Any protocol which uses IP directly (including TCP) is responsible for
reliable data delivery whether it is as simple as an ack/nack/retry or
uses the sophisticated windowing etc. of TCP.
If these protocols sat on (D)TLS then each of these protocols would
drive their reliable delivery through the TLS state machine. *(this is
exciting)*
So, for example if TCP relied on TLS instead of the other way around
then TCP would be protected under TLS's umbrella of security.
Application | TCP | TLS | IP |
<-------------------------------------------> | IP |: TLS | TCP |
Application
\----------------------------\/---------------------------/
Insecure Internet
TCP's sliding window would work, but the syn/syn-ack/ack handshake would
be sub-optimal again as early data is not available during authentication.
(D)TLS key changes look like they would happen seamlesslyunderneath.
For the Machine to Machine (or Internet of Things) world however, things
look much rosier (to me) as "Machines Don't Browse!".

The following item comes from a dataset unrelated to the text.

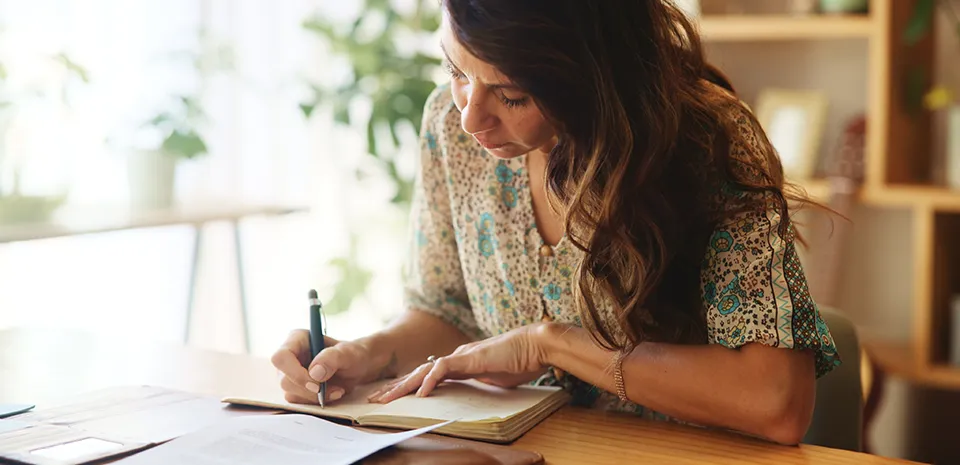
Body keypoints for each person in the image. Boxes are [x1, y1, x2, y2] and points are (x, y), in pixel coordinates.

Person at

Once the server/client authentication handshake is complete:
1) is it possible to use"resumption" as a three way handshake to
securely deliver a single packet
2) Is it possible to use "0-RTT" as a mechanism to deliver a single
packet (if slightly less securely)
Thinking this through (slightly) more carefully now, It would not be
possible to place (D)TLS between the IP layer and Ethernet Layer as
Ethernet does not have fragmentationand re-assembly
3) Do you agreethat securing virtualisation with (D)TLS should be
possible (Application / TCP / IP / VXLAN / (D)TLS / IP)
4) Do you think wireless protocols are candidates as many wireless
protocols have small packets and perform fragmentation/re-assembly.